Cloud computing -- and its potential effect on future government technology initiatives -- finds its way onto the congressional stage.
The case for moving government computing to the cloud — and the skepticism that surrounds it — made the equivalent of its off-Broadway debut in Washington July 1. That's when the House Oversight and Government Reform Committee summoned an all-star cast of federal and industry officials to the Rayburn House Office Building to testify on the promises and risks of cloud computing.
The fact-finding session might have come up short on theatrics. But what was notable is the fact that cloud computing — and its potential effect on future government technology programs — finally found its way onto the congressional stage in the first place.
Even Tom Davis, the committee's former chairman, whose portrait loomed over the proceedings, might have been impressed to see the panel's ranking member, Darrell Issa (R-Calif.), and Committee Chairman Edolphus Towns (D-N.Y.) taking on a technology debate that until recently existed mostly in the technical community.
Towns set the stage for the examination, but Issa set the tone.

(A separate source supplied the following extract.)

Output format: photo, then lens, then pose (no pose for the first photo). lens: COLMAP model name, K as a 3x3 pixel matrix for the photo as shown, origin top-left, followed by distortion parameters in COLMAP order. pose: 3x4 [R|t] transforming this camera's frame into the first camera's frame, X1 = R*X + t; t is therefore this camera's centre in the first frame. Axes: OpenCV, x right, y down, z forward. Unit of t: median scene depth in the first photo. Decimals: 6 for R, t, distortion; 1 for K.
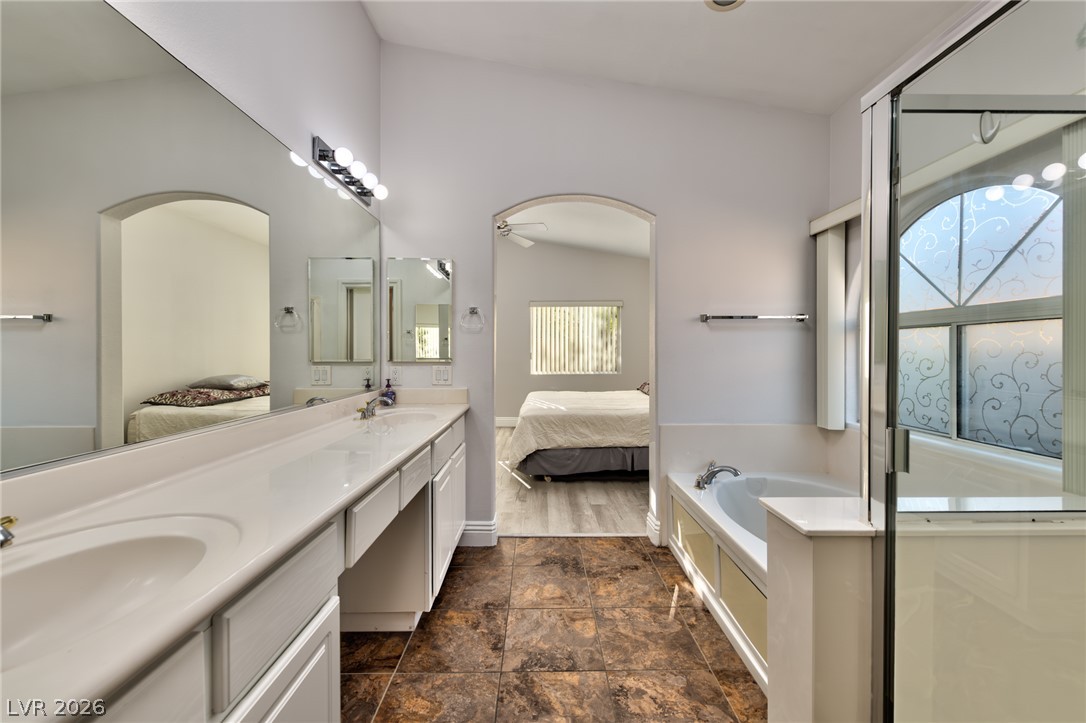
lens RADIAL K [[425.0, 0, 533.5], [0, 425.0, 355.9], [0, 0, 1]] dist [0.010790, 0.000131]
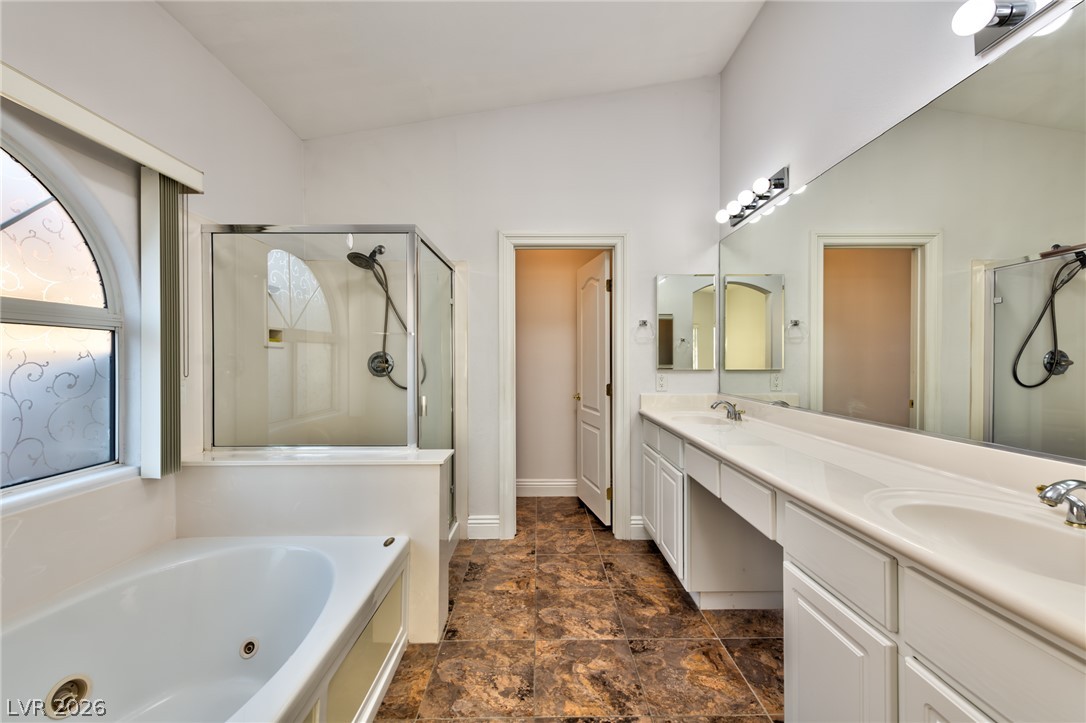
lens RADIAL K [[425.0, 0, 548.3], [0, 425.0, 360.2], [0, 0, 1]] dist [0.010790, 0.000131]
pose [[-0.999230, 0.003475, -0.039080, 0.184370], [0.003133, 0.999956, 0.008797, -0.019120], [0.039109, 0.008668, -0.999197, 2.026993]]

The key issues for Towns were how to balance the risks and rewards of an information technology likely to dominate federal IT discussions during the next decade — and what steps Congress should take to deal with the inherent security and privacy concerns.
However, Issa warned: “If we hear about cost savings, I will not yawn, I will not pretend to be disinterested, but I will not be a true believer that cost savings will drive the move to cloud computing.” Issa, who hasn’t forgotten his days using punch cards and sharing computer time on DEC 10 mainframes, recalled the huge savings promised by the government’s Networx telecommunications program, which, he said, have yet to materialize because of how slowly bureaucrats move. Why would cloud computing be different?
Federal Chief Information Officer Vivek Kundra made his case that the real benefit of cloud computing is agility — and an essential step to reversing the proliferation of government data centers. The General Services Administration’s David McClure stressed how the Federal Risk and Authorization Management Program and other recent measures represent important steps to ease bureaucratic gridlock.
Representatives from Microsoft, Google, EMC and Carnegie Mellon University also took turns highlighting why economics, high-speed broadband and centralized security expertise made cloud computing inevitable. Salesforce.com’s Daniel Burton made the clearest case for true multitenant cloud computing, and he warned that agencies should expect little benefit if they merely migrate to private, single-tenant clouds.
Towns and his committee deserve credit for starting to take a long, hard look at cloud computing. Moreover, it’s good to see congressional attention returning to how technology can be better harnessed in the federal government.